[Page-level text extractions]
------------------------------------------------

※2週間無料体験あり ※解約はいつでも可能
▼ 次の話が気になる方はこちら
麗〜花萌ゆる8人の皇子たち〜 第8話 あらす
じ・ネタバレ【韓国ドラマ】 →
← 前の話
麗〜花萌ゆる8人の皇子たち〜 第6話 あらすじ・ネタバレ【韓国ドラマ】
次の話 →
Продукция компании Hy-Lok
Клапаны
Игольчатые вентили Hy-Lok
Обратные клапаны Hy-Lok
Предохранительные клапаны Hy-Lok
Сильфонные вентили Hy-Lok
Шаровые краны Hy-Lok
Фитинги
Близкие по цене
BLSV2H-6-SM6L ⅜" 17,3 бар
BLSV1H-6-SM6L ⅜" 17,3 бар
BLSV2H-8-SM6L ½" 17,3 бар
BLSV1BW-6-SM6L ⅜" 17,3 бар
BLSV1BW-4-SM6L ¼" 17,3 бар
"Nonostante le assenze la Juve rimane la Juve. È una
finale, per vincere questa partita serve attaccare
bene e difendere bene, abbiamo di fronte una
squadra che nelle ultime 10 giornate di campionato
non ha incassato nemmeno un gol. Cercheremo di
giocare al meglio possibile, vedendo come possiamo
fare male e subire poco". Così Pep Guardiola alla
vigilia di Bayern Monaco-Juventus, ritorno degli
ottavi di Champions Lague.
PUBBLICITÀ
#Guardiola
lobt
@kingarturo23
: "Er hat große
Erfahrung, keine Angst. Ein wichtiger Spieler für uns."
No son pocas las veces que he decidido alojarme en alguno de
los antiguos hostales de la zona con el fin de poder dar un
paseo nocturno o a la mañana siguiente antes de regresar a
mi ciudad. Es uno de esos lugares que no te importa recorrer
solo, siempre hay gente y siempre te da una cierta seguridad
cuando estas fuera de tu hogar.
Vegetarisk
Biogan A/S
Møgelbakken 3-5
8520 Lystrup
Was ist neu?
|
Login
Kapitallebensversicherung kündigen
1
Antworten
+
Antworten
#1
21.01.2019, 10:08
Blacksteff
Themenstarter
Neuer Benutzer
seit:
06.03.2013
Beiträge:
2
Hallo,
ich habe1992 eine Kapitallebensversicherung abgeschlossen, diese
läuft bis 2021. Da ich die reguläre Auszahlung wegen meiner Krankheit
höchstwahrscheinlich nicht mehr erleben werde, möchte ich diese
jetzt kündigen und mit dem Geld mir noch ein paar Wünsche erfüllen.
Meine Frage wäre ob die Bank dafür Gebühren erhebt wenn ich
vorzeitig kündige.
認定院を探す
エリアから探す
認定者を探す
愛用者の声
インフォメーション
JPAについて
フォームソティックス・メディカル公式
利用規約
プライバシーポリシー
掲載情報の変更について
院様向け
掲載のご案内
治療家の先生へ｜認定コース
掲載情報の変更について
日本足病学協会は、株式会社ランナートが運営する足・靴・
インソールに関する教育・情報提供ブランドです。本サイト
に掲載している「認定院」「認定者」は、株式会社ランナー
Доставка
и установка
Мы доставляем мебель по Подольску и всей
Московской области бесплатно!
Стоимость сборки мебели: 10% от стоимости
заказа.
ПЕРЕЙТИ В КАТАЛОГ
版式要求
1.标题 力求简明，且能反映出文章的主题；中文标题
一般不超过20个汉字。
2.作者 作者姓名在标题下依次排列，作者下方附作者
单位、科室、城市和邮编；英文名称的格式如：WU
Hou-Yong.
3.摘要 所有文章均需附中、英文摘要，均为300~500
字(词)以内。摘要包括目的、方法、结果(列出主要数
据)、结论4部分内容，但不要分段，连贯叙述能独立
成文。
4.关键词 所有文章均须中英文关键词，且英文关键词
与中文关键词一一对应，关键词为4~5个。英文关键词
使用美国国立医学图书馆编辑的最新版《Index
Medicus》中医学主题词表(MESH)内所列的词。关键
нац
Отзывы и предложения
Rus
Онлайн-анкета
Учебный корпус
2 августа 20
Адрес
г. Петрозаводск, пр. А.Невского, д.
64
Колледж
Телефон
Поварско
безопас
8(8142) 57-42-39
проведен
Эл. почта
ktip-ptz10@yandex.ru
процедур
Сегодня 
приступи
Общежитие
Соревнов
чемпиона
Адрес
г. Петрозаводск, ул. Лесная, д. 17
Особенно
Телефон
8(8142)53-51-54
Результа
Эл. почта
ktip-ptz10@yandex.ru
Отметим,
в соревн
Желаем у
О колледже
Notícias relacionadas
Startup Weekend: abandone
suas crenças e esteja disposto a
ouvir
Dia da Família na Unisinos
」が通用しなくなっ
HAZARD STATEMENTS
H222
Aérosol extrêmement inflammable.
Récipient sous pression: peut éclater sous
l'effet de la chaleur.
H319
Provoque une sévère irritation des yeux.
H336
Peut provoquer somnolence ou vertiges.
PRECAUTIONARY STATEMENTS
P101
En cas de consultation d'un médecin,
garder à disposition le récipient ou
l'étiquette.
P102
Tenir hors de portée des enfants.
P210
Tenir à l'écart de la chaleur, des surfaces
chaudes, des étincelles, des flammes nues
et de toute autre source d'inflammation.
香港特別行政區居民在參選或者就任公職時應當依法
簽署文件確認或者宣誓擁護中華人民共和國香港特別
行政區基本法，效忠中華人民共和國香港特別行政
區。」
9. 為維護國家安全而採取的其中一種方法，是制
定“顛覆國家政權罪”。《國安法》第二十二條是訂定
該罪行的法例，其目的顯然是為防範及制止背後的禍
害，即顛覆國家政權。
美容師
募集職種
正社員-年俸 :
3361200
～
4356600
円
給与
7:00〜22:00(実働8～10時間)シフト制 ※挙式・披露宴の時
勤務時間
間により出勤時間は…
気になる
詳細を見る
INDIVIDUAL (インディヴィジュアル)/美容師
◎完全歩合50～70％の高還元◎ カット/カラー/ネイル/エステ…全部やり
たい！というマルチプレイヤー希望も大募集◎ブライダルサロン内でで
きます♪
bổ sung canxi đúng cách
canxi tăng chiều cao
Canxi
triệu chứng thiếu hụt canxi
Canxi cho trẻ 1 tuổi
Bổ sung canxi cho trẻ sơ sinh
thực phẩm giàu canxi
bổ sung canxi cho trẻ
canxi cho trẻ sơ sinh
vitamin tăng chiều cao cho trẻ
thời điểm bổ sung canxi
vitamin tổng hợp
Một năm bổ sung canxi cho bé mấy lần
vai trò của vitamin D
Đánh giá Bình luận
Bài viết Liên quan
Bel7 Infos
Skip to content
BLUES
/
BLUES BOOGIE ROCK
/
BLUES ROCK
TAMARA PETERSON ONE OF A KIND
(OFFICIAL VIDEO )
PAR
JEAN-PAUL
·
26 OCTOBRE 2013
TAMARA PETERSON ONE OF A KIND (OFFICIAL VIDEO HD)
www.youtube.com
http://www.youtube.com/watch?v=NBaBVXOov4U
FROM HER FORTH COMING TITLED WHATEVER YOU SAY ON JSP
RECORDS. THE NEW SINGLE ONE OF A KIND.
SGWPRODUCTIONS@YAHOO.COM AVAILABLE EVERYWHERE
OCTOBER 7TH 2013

------------------------------------------------

PROBLEM DETAILS: Reproduce the records above with each occurrence of "Kapitallebensversicherung" changed to "Lebensversicherung" and everything else left untouched.

THE COMPLETED TASK:
※2週間無料体験あり ※解約はいつでも可能
▼ 次の話が気になる方はこちら
麗〜花萌ゆる8人の皇子たち〜 第8話 あらす
じ・ネタバレ【韓国ドラマ】 →
← 前の話
麗〜花萌ゆる8人の皇子たち〜 第6話 あらすじ・ネタバレ【韓国ドラマ】
次の話 →
Продукция компании Hy-Lok
Клапаны
Игольчатые вентили Hy-Lok
Обратные клапаны Hy-Lok
Предохранительные клапаны Hy-Lok
Сильфонные вентили Hy-Lok
Шаровые краны Hy-Lok
Фитинги
Близкие по цене
BLSV2H-6-SM6L ⅜" 17,3 бар
BLSV1H-6-SM6L ⅜" 17,3 бар
BLSV2H-8-SM6L ½" 17,3 бар
BLSV1BW-6-SM6L ⅜" 17,3 бар
BLSV1BW-4-SM6L ¼" 17,3 бар
"Nonostante le assenze la Juve rimane la Juve. È una
finale, per vincere questa partita serve attaccare
bene e difendere bene, abbiamo di fronte una
squadra che nelle ultime 10 giornate di campionato
non ha incassato nemmeno un gol. Cercheremo di
giocare al meglio possibile, vedendo come possiamo
fare male e subire poco". Così Pep Guardiola alla
vigilia di Bayern Monaco-Juventus, ritorno degli
ottavi di Champions Lague.
PUBBLICITÀ
#Guardiola
lobt
@kingarturo23
: "Er hat große
Erfahrung, keine Angst. Ein wichtiger Spieler für uns."
No son pocas las veces que he decidido alojarme en alguno de
los antiguos hostales de la zona con el fin de poder dar un
paseo nocturno o a la mañana siguiente antes de regresar a
mi ciudad. Es uno de esos lugares que no te importa recorrer
solo, siempre hay gente y siempre te da una cierta seguridad
cuando estas fuera de tu hogar.
Vegetarisk
Biogan A/S
Møgelbakken 3-5
8520 Lystrup
Was ist neu?
|
Login
Lebensversicherung kündigen
1
Antworten
+
Antworten
#1
21.01.2019, 10:08
Blacksteff
Themenstarter
Neuer Benutzer
seit:
06.03.2013
Beiträge:
2
Hallo,
ich habe1992 eine Lebensversicherung abgeschlossen, diese
läuft bis 2021. Da ich die reguläre Auszahlung wegen meiner Krankheit
höchstwahrscheinlich nicht mehr erleben werde, möchte ich diese
jetzt kündigen und mit dem Geld mir noch ein paar Wünsche erfüllen.
Meine Frage wäre ob die Bank dafür Gebühren erhebt wenn ich
vorzeitig kündige.
認定院を探す
エリアから探す
認定者を探す
愛用者の声
インフォメーション
JPAについて
フォームソティックス・メディカル公式
利用規約
プライバシーポリシー
掲載情報の変更について
院様向け
掲載のご案内
治療家の先生へ｜認定コース
掲載情報の変更について
日本足病学協会は、株式会社ランナートが運営する足・靴・
インソールに関する教育・情報提供ブランドです。本サイト
に掲載している「認定院」「認定者」は、株式会社ランナー
Доставка
и установка
Мы доставляем мебель по Подольску и всей
Московской области бесплатно!
Стоимость сборки мебели: 10% от стоимости
заказа.
ПЕРЕЙТИ В КАТАЛОГ
版式要求
1.标题 力求简明，且能反映出文章的主题；中文标题
一般不超过20个汉字。
2.作者 作者姓名在标题下依次排列，作者下方附作者
单位、科室、城市和邮编；英文名称的格式如：WU
Hou-Yong.
3.摘要 所有文章均需附中、英文摘要，均为300~500
字(词)以内。摘要包括目的、方法、结果(列出主要数
据)、结论4部分内容，但不要分段，连贯叙述能独立
成文。
4.关键词 所有文章均须中英文关键词，且英文关键词
与中文关键词一一对应，关键词为4~5个。英文关键词
使用美国国立医学图书馆编辑的最新版《Index
Medicus》中医学主题词表(MESH)内所列的词。关键
нац
Отзывы и предложения
Rus
Онлайн-анкета
Учебный корпус
2 августа 20
Адрес
г. Петрозаводск, пр. А.Невского, д.
64
Колледж
Телефон
Поварско
безопас
8(8142) 57-42-39
проведен
Эл. почта
ktip-ptz10@yandex.ru
процедур
Сегодня 
приступи
Общежитие
Соревнов
чемпиона
Адрес
г. Петрозаводск, ул. Лесная, д. 17
Особенно
Телефон
8(8142)53-51-54
Результа
Эл. почта
ktip-ptz10@yandex.ru
Отметим,
в соревн
Желаем у
О колледже
Notícias relacionadas
Startup Weekend: abandone
suas crenças e esteja disposto a
ouvir
Dia da Família na Unisinos
」が通用しなくなっ
HAZARD STATEMENTS
H222
Aérosol extrêmement inflammable.
Récipient sous pression: peut éclater sous
l'effet de la chaleur.
H319
Provoque une sévère irritation des yeux.
H336
Peut provoquer somnolence ou vertiges.
PRECAUTIONARY STATEMENTS
P101
En cas de consultation d'un médecin,
garder à disposition le récipient ou
l'étiquette.
P102
Tenir hors de portée des enfants.
P210
Tenir à l'écart de la chaleur, des surfaces
chaudes, des étincelles, des flammes nues
et de toute autre source d'inflammation.
香港特別行政區居民在參選或者就任公職時應當依法
簽署文件確認或者宣誓擁護中華人民共和國香港特別
行政區基本法，效忠中華人民共和國香港特別行政
區。」
9. 為維護國家安全而採取的其中一種方法，是制
定“顛覆國家政權罪”。《國安法》第二十二條是訂定
該罪行的法例，其目的顯然是為防範及制止背後的禍
害，即顛覆國家政權。
美容師
募集職種
正社員-年俸 :
3361200
～
4356600
円
給与
7:00〜22:00(実働8～10時間)シフト制 ※挙式・披露宴の時
勤務時間
間により出勤時間は…
気になる
詳細を見る
INDIVIDUAL (インディヴィジュアル)/美容師
◎完全歩合50～70％の高還元◎ カット/カラー/ネイル/エステ…全部やり
たい！というマルチプレイヤー希望も大募集◎ブライダルサロン内でで
きます♪
bổ sung canxi đúng cách
canxi tăng chiều cao
Canxi
triệu chứng thiếu hụt canxi
Canxi cho trẻ 1 tuổi
Bổ sung canxi cho trẻ sơ sinh
thực phẩm giàu canxi
bổ sung canxi cho trẻ
canxi cho trẻ sơ sinh
vitamin tăng chiều cao cho trẻ
thời điểm bổ sung canxi
vitamin tổng hợp
Một năm bổ sung canxi cho bé mấy lần
vai trò của vitamin D
Đánh giá Bình luận
Bài viết Liên quan
Bel7 Infos
Skip to content
BLUES
/
BLUES BOOGIE ROCK
/
BLUES ROCK
TAMARA PETERSON ONE OF A KIND
(OFFICIAL VIDEO )
PAR
JEAN-PAUL
·
26 OCTOBRE 2013
TAMARA PETERSON ONE OF A KIND (OFFICIAL VIDEO HD)
www.youtube.com
http://www.youtube.com/watch?v=NBaBVXOov4U
FROM HER FORTH COMING TITLED WHATEVER YOU SAY ON JSP
RECORDS. THE NEW SINGLE ONE OF A KIND.
SGWPRODUCTIONS@YAHOO.COM AVAILABLE EVERYWHERE
OCTOBER 7TH 2013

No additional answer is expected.